The only inference that may be drawn from the evidence is that both plaintiff and defendant knew the company was in “desperate financial condition” when plaintiff made the advancements. Indeed, under the evidence, it would be fanciful to suggest that the advancements were made by plaintiff in reliance on the credit (?) of the corporation.

*736Defendant testified: . . there is no question but what he paid out these sums that have been testified. There was personal promise on my part, as distinguished from the corporation, that he would be paid only if these conditions were met.” Asked whether he told plaintiff that he (defendant) “did make a good income and would see that he was paid anything that he did advance to the company,” defendant answered: “Yes, I said that — -yes, I did meet him. Yes, I said I had a good income. The amount was not $35,000.00. The wording was such that I would — that Mr. Warren would lose no money.” Again: “I did testify a moment ago that it was my intention to pay Mr. Warren upon proper certification that certain sums were due, providing that things were done in a certain and specialized manner, and that when Mr. Warren left the company and certain things were discovered after he left, and we were unable to close the books, and we were unable to give an accounting, this contract was null and void.”
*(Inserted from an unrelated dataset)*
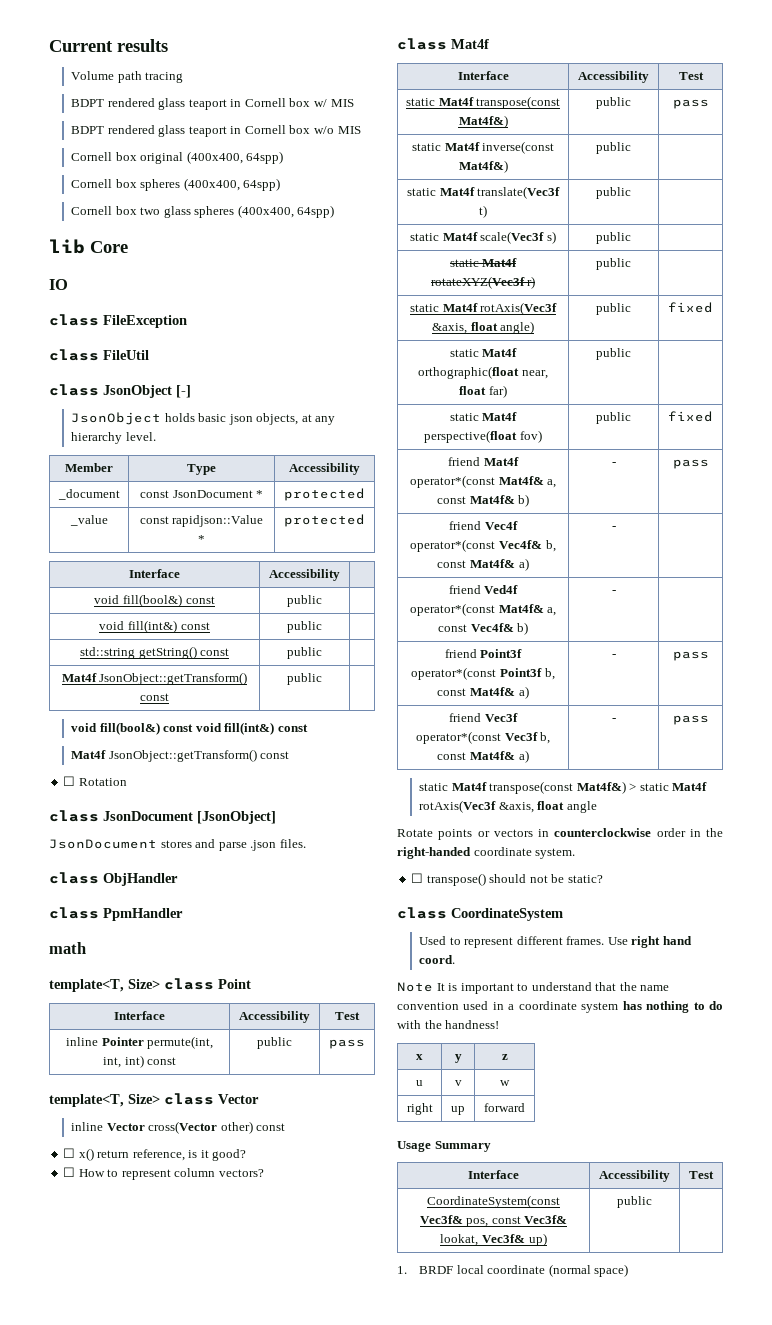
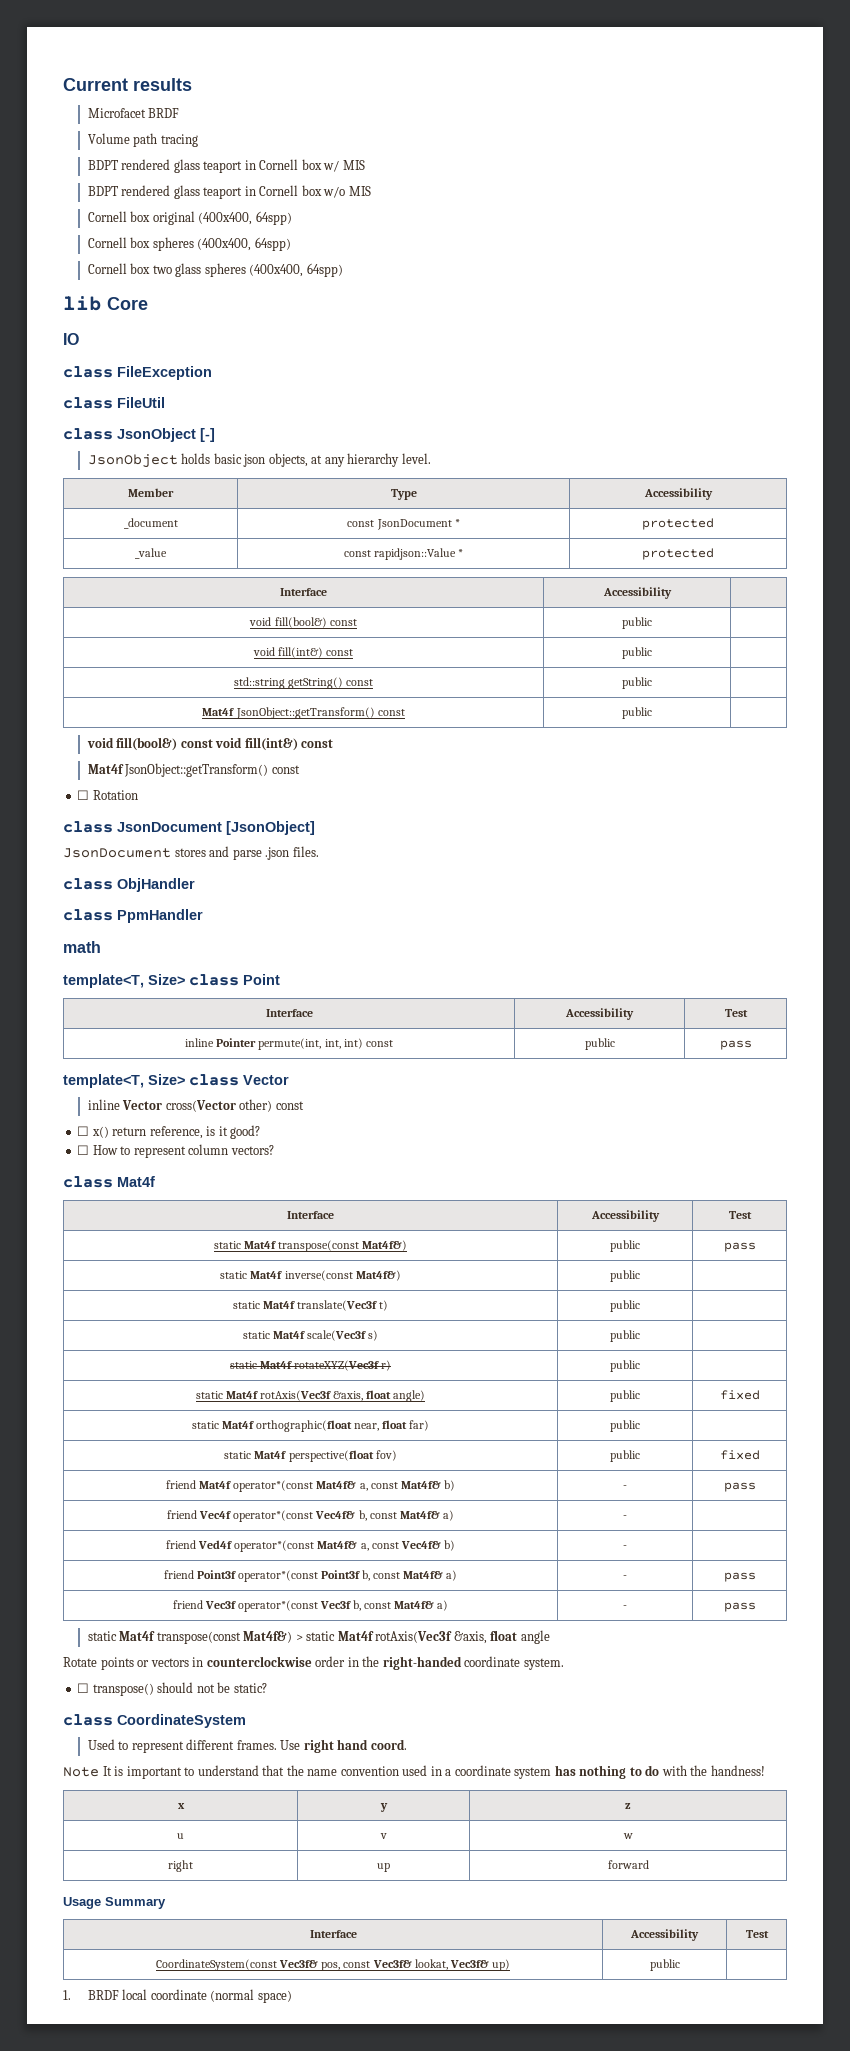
(168, 45) none -> [87,108,180,118] // Microfacet BRDF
It is noted that defendant, in his answer, simply denied he had entered into the oral contract alleged by plaintiff. He made no allegations to the effect that he had agreed personally to repay plaintiff but only on certain conditions. Defendant’s evidence, as indicated, takes a different turn. The substance of his testimony is that he made the oral promise but is not liable because plaintiff failed to comply with certain conditions. These conditions are rather vaguely defined in defendant’s testimony. The purport of his testimony is that plaintiff as general manager did not handle either the separate account for the resale of “traded-in” used cars and other transactions in the manner it was agreed he should do. Too, defendant’s testimony questions the accuracy of plaintiff’s accounting as to the handling of the “traded-in” used oars and the accuracy of plaintiff’s testimony as to amounts received by plaintiff from the corporation or for which the corporation should receive credit. As to these matters, the evidence was in conflict. Indeed, under the evidence, it seems that the principal controversy on the first issue was not whether defendant made an original promise as alleged but whether such promise was made unconditionally or made subject to certain conditions.

It is noted that the court, with reference to the first issue, instructed the jury as follows: “. . . if you are satisfied from the evidence and by its greater weight that there was an agreement entered into but that it was on a condition or conditions, and not an unconditional promise to pay, it would be your duty to answer this first issue ‘No.’ And, in any event, if you are not satisfied by the greater weight of the evidence that the plaintiff and defendant contracted and agreed that *737the defendant would personally pay to plaintiff any sums plaintiff advanced to Winston-Salem Motors, Incorporated, it would be your duty to answer this issue ‘No.’ ” Under these circumstances, we find no error in the submission of the first issue or in the charge in relation thereto.

Having discussed so fully defendant’s principal assignments of error, we refrain from particular discussion of defendant’s assignments of error relating to the evidence and the court’s instructions relevant to the second issue. Suffice to say, we have considered these assignments of error and none discloses error deemed sufficiently prejudicial to warrant a new trial.

No error.

HiggiNS, J., took no part in the consideration or decision of this case.